ERCAN G. , Haziyev F.

INFORMATION PROCESSING & MANAGEMENT, cilt.56, ss.130-150, 2019 (SCI İndekslerine Giren Dergi) identifier identifier

  • Cilt numarası: 56 Konu: 1
  • Basım Tarihi: 2019
  • Doi Numarası: 10.1016/j.ipm.2018.10.002
  • Dergi Adı: INFORMATION PROCESSING & MANAGEMENT
  • Sayfa Sayıları: ss.130-150

Özet

Research on clustering algorithms in synonymy graphs of a single language yields promising results, however, this idea is not yet explored in a multilingual setting. Nevertheless, moving the problem to a multilingual translation graph enables the use of more clues and techniques not possible in a monolingual synonymy graph. This article explores the potential of sense induction methods in a massively multilingual translation graph. For this purpose, the performance of graph clustering methods in synset detection are investigated. In the context of translation graphs, the use of existing Wordnets in different languages is an important clue for synset detection which cannot be utilized in a monolingual setting. Casting the problem into an unsupervised synset expansion task rather than a clustering or community detection task improves the results substantially.
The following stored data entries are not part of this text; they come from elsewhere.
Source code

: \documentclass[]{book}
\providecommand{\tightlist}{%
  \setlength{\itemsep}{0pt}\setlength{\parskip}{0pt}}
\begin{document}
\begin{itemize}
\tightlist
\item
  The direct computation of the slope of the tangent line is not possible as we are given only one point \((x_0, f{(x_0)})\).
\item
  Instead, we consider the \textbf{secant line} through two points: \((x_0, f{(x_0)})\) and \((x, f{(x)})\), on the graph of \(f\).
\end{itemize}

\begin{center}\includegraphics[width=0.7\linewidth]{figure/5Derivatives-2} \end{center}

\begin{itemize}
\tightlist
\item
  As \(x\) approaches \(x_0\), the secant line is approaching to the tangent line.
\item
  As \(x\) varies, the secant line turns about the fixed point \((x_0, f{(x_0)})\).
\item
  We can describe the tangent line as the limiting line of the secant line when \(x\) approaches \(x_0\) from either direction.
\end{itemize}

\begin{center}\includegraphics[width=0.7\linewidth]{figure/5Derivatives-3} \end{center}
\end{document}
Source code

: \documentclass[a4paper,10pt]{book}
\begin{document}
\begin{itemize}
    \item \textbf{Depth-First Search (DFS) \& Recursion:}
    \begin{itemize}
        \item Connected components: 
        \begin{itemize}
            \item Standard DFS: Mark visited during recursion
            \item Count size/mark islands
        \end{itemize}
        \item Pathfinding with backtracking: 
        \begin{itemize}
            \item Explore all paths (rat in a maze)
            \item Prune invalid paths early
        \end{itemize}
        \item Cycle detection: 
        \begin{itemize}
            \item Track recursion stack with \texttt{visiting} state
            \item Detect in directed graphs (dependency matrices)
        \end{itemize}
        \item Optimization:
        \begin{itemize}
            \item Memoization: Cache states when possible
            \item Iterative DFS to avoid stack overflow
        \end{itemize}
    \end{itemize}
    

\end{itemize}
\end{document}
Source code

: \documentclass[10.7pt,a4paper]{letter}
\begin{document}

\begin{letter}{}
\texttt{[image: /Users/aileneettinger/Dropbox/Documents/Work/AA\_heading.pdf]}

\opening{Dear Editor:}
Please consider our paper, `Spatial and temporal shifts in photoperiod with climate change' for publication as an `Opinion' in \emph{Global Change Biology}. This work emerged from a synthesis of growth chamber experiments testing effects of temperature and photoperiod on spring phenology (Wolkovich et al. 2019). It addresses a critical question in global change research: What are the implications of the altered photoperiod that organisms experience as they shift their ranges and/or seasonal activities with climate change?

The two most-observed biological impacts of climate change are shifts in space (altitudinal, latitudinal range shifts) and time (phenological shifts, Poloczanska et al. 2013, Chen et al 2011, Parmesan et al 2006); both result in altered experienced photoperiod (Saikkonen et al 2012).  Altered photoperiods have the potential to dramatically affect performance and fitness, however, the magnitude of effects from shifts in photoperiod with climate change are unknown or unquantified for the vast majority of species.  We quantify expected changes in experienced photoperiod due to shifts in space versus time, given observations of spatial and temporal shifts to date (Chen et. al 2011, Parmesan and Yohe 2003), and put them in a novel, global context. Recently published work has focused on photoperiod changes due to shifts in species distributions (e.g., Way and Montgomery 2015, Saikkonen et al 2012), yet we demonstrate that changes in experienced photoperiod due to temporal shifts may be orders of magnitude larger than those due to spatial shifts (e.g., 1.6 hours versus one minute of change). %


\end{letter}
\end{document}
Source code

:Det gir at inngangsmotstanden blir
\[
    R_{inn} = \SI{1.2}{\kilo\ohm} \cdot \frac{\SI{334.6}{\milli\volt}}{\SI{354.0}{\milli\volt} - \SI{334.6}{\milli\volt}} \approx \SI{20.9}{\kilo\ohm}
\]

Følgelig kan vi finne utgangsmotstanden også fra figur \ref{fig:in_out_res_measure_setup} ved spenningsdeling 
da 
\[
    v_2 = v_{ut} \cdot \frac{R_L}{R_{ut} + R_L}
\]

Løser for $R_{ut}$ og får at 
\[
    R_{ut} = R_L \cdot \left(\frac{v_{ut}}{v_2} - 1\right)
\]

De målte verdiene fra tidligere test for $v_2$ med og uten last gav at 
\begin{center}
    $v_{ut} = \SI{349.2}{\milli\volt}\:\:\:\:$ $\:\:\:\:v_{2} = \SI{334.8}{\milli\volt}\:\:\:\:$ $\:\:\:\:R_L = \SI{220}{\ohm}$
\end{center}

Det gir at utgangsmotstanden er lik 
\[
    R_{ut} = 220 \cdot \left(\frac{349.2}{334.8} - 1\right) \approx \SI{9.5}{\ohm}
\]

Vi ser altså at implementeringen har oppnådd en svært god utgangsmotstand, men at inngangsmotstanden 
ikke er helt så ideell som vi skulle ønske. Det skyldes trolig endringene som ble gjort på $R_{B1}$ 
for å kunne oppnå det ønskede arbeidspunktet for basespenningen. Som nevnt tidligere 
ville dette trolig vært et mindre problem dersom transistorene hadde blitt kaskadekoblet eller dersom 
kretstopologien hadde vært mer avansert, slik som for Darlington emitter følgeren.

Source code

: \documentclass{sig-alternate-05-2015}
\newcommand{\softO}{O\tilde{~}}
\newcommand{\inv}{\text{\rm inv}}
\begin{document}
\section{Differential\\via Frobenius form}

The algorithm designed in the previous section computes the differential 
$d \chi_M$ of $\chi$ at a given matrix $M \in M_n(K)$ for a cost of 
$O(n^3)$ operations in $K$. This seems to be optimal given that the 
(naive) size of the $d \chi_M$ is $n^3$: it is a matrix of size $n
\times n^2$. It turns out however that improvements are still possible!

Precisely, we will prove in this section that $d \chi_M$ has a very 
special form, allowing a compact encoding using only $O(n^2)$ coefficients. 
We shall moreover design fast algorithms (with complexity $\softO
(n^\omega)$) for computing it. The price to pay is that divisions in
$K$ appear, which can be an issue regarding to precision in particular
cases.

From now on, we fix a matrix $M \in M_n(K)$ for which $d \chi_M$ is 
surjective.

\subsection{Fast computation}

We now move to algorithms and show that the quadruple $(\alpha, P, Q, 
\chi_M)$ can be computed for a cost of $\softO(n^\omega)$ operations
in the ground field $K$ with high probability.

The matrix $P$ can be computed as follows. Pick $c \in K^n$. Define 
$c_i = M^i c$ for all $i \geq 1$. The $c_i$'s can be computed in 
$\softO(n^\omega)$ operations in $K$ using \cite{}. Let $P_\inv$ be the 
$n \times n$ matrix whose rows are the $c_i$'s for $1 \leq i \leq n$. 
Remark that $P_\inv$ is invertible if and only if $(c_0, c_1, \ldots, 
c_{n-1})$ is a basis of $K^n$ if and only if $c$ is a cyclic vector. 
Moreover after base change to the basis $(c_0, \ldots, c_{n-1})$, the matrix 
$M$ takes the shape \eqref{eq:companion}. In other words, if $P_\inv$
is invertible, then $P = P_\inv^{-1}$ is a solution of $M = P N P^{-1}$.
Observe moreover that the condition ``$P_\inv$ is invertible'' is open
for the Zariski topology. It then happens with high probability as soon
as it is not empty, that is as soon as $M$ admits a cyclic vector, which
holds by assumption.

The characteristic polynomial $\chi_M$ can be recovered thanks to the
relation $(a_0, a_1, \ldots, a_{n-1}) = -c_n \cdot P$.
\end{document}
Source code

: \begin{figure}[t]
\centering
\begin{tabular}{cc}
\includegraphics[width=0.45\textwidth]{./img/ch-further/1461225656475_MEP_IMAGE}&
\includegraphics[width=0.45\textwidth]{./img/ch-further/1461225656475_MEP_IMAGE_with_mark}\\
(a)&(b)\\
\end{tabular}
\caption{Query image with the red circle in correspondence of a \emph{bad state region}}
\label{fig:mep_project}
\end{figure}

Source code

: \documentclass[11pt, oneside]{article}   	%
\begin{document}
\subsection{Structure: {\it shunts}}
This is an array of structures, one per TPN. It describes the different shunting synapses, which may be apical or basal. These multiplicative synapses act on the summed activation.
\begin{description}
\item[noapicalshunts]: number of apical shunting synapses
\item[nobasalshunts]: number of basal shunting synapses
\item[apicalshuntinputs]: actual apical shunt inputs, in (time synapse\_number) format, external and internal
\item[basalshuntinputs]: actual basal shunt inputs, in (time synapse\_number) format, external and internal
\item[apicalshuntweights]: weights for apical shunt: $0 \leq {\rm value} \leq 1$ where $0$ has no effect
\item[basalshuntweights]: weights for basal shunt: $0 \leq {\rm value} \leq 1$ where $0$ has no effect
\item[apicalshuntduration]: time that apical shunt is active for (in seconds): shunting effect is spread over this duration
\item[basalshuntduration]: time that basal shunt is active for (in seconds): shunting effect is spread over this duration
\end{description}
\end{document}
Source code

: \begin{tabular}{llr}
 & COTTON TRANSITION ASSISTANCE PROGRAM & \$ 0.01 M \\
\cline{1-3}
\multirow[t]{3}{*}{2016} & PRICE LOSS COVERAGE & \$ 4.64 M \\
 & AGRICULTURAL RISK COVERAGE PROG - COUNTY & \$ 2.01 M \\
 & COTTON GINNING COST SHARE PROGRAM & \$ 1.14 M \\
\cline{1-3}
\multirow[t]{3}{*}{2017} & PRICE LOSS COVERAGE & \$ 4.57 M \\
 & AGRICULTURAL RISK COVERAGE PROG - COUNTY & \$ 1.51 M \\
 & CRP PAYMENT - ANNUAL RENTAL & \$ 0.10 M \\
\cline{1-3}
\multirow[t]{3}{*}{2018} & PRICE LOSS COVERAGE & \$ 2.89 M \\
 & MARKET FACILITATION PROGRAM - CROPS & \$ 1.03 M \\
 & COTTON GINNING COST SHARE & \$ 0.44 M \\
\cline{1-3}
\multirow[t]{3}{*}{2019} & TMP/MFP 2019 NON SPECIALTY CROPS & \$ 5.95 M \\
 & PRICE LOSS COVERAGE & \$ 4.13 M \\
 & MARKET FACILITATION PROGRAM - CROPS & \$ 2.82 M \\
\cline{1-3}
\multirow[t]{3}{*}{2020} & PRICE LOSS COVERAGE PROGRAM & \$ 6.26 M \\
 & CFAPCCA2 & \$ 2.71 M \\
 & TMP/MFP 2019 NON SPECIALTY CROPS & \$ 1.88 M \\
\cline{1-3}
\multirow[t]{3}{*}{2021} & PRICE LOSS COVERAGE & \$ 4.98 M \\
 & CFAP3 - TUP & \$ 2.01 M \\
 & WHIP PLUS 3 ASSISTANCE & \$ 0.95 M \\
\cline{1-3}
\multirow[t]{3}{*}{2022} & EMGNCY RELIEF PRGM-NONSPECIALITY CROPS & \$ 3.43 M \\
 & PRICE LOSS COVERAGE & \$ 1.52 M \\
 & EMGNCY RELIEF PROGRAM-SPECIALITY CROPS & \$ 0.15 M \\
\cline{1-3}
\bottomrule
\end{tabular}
Furthermore, instead of a greedy unsupervised expansion algorithm guided by heuristics, we devise a supervised learning algorithm able to learn synset expansion patterns from the words in existing Wordnets to achieve superior results. As the training data is formed of already existing Wordnets, as opposed to previous work, manual labeling is not required. To evaluate our methods, Wordnets for Slovenian, Persian, German and Russian are built from scratch and compared to their manually built Wordnets or labeled test-sets. Results reveal a clear improvement over 2 state-of-the-art algorithms targeting massively multilingual Wordnets and competitive results with Wordnet construction methods targeting a single language. The system is able to produce Wordnets from scratch with a Wordnet base concept coverage ranging from 20% to 88% for 51 languages and expands existing Wordnets up to 30%.